• PROMPT 1: For the abstract on alcohol intake in Polish men, decide whether each statement agrees with it: (a) The men in the sample were screened in 2003-2005. (b) Moderate drinkers were defined as consuming more than 30 g of ethanol per day. (c) The sample included men aged 20-74 years. Answer yes or no for each, quoting the words that decide it.
• PROMPT 2: Carry the abstract on alcohol intake in Polish men forward from its final sentence.

• DOCUMENT EXTRACT:
Studies showed that alcohol intake affects various biomarkers (lipids, blood pressure [BP], homocysteine, diabetes, haemostatic factors) associated with the risk of coronary heart disease.


To determinate cardiovascular (CV) risk factor profile in a population Polish men stratified according to alcohol intake.


Within the frame of the National Multicentre Health Survey (WOBASZ), a sample of 6912 men aged 20-74 years representative for the general population in Poland was screened in 2003-2005. A wide range of CV risk factors was assessed in all participants on the basis of questionnaires, laboratory tests, anthropometric studies, and BP measurements. Annual beer, wine and vodka intake was assessed using a standardised questionnaire, and daily pure ethanol intake was calculated. The studied subjects were divided into 4 groups: abstainers (A), light drinkers (L; ≤ 15 g ethanol/day), moderate drinkers (M; 15-30 g ethanol/day), and heavy drinkers (H; > 30 g ethanol/day).

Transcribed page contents

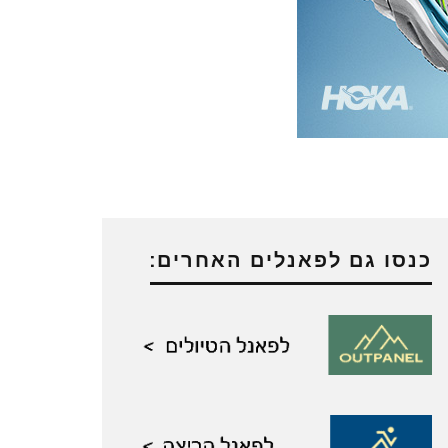
כנסו גם לפאנלים האחרים: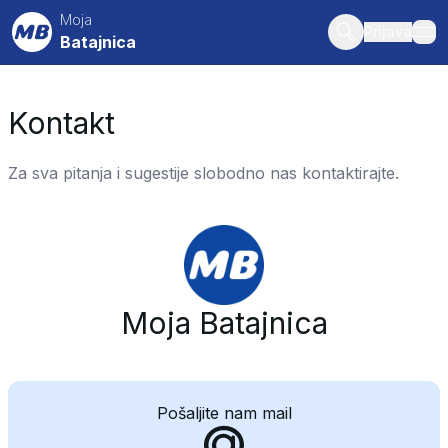
Moja
Prijava
Batajnica
ope
Kontakt
Za sva pitanja i sugestije slobodno nas kontaktirajte.
Moja Batajnica
Pošaljite nam mail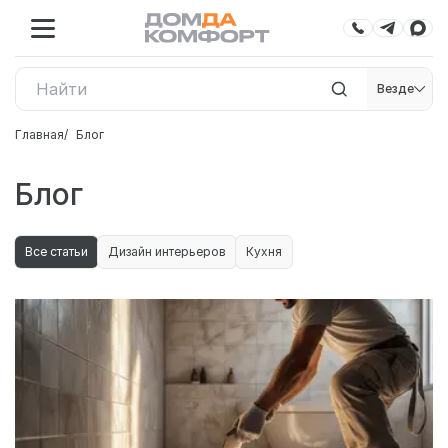
Везде
Главная
Блог
Блог
Все статьи
Дизайн интерьеров
Кухня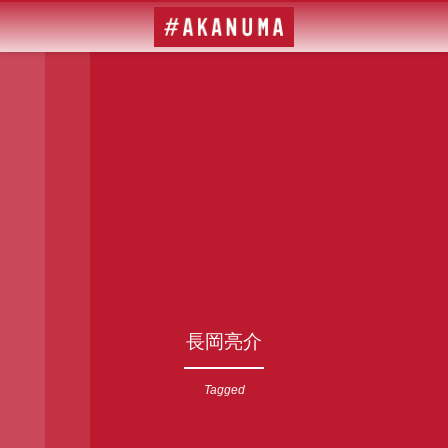
長岡亮介
Tagged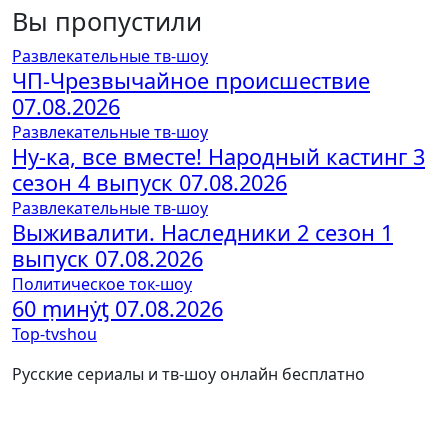
Вы пропустили
Развлекательные тв-шоу
ЧП-Чрезвычайное происшествие
07.08.2026
Развлекательные тв-шоу
Ну-ка, все вместе! Народный кастинг 3
сезон 4 выпуск 07.08.2026
Развлекательные тв-шоу
Выживалити. Наследники 2 сезон 1
выпуск 07.08.2026
Политическое ток-шоу
60 ṃинẏƫ 07.08.2026
Top-tvshou
Русские сериалы и тв-шоу онлайн бесплатно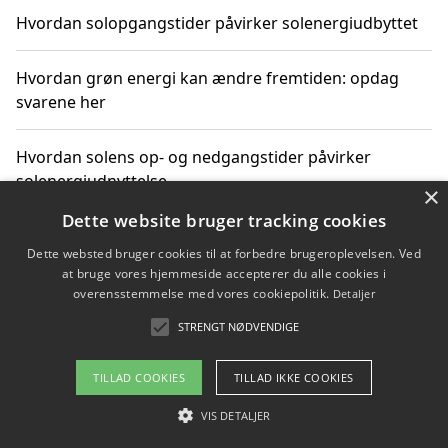
Hvordan solopgangstider påvirker solenergiudbyttet
Hvordan grøn energi kan ændre fremtiden: opdag
svarene her
Hvordan solens op- og nedgangstider påvirker
solenergiudnyttelse
×
Dette website bruger tracking cookies
Hvordan du får svar på energispørgsmål om
Dette websted bruger cookies til at forbedre brugeroplevelsen. Ved
vedvarende energikilder
at bruge vores hjemmeside accepterer du alle cookies i
overensstemmelse med vores cookiepolitik.
Detaljer
STRENGT NØDVENDIGE
Copyright 2026 - Pilanto Aps
TILLAD COOKIES
TILLAD IKKE COOKIES
Om / kontakt
Blog
Betingelser
VIS DETALJER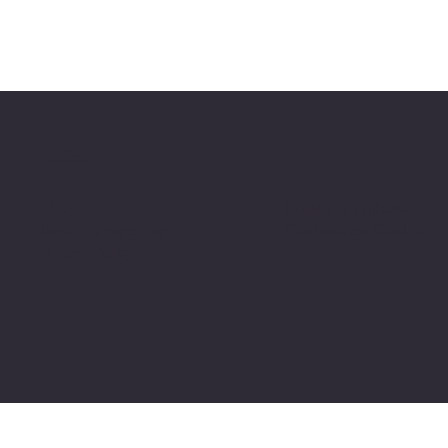
Politiche
FAQ
Politica di rimborso
Termini e condizioni
Gestione dei Cookie
Privacy Policy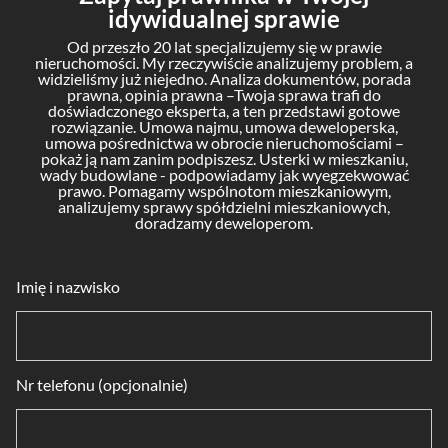
idywidualnej sprawie
Od przeszło 20 lat specjalizujemy się w prawie
nieruchomości. My rzeczywiście analizujemy problem, a
widzieliśmy już niejedno. Analiza dokumentów, porada
prawna, opinia prawna –Twoja sprawa trafi do
doświadczonego eksperta, a ten przedstawi gotowe
rozwiązanie. Umowa najmu, umowa deweloperska,
umowa pośrednictwa w obrocie nieruchomościami –
pokaż ją nam zanim podpiszesz. Usterki w mieszkaniu,
wady budowlane - podpowiadamy jak wyegzekwować
prawo. Pomagamy wspólnotom mieszkaniowym,
analizujemy sprawy spółdzielni mieszkaniowych,
doradzamy deweloperom.
Imię i nazwisko
Nr telefonu (opcjonalnie)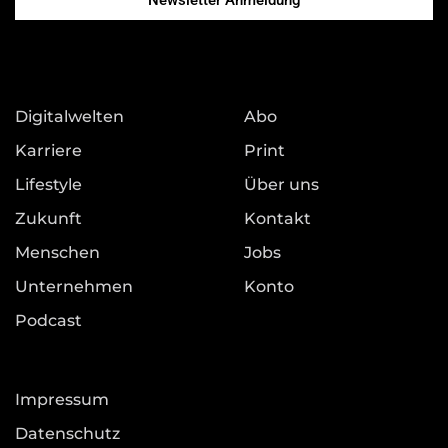
Newsletter Anmeldung
Digitalwelten
Abo
Karriere
Print
Lifestyle
Über uns
Zukunft
Kontakt
Menschen
Jobs
Unternehmen
Konto
Podcast
Impressum
Datenschutz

• EXERCISE ANSWER 1:
(a) Yes: "was screened in 2003-2005"
(b) No: "moderate drinkers (M; 15-30 g ethanol/day)"
(c) Yes: "a sample of 6912 men aged 20-74 years"

• EXERCISE ANSWER 2:
A positive association between alcohol consumption and systolic BP (A: 134.0, L: 136.9, M: 139.7, H: 141.3 mm Hg), diastolic BP (81.1, 83.3, 85.9, 87.1 mm Hg, respectively), high-density lipoprotein cholesterol (HDL-C) level (1.25, 1.34, 1.45, 1.61 mmol/L, respectively), and triglyceride level (1.59, 1.63, 1.82, 2.00 mmol/L, respectively) was observed. After adjustment for confounding factors, moderate drinkers were found to have a 37% higher risk of hypertension, a 25% higher risk of elevated trigliceride level, a 40% lower risk of low HDL-C level and a 35% lower risk of diabetes compared to light drinkers. Heavy alcohol consumption increased the likelihood of hypertension by 52%, elevated triglycerides by 46% and hyperhomocysteinaemia by 95%, and decreased the likelihood of low HDL-C by 44%.


In the Polish population, negative consequences of alcohol intake were seen among men who consumed more than 15 g of ethanol daily. A potential positive effect of alcohol consumption, as manifested by higher HDL-C level a lower likelihood of diabetes (only with moderate alcohol intake), was counterbalanced by a negative effect on BP, homocysteinaemia, and triglycerides.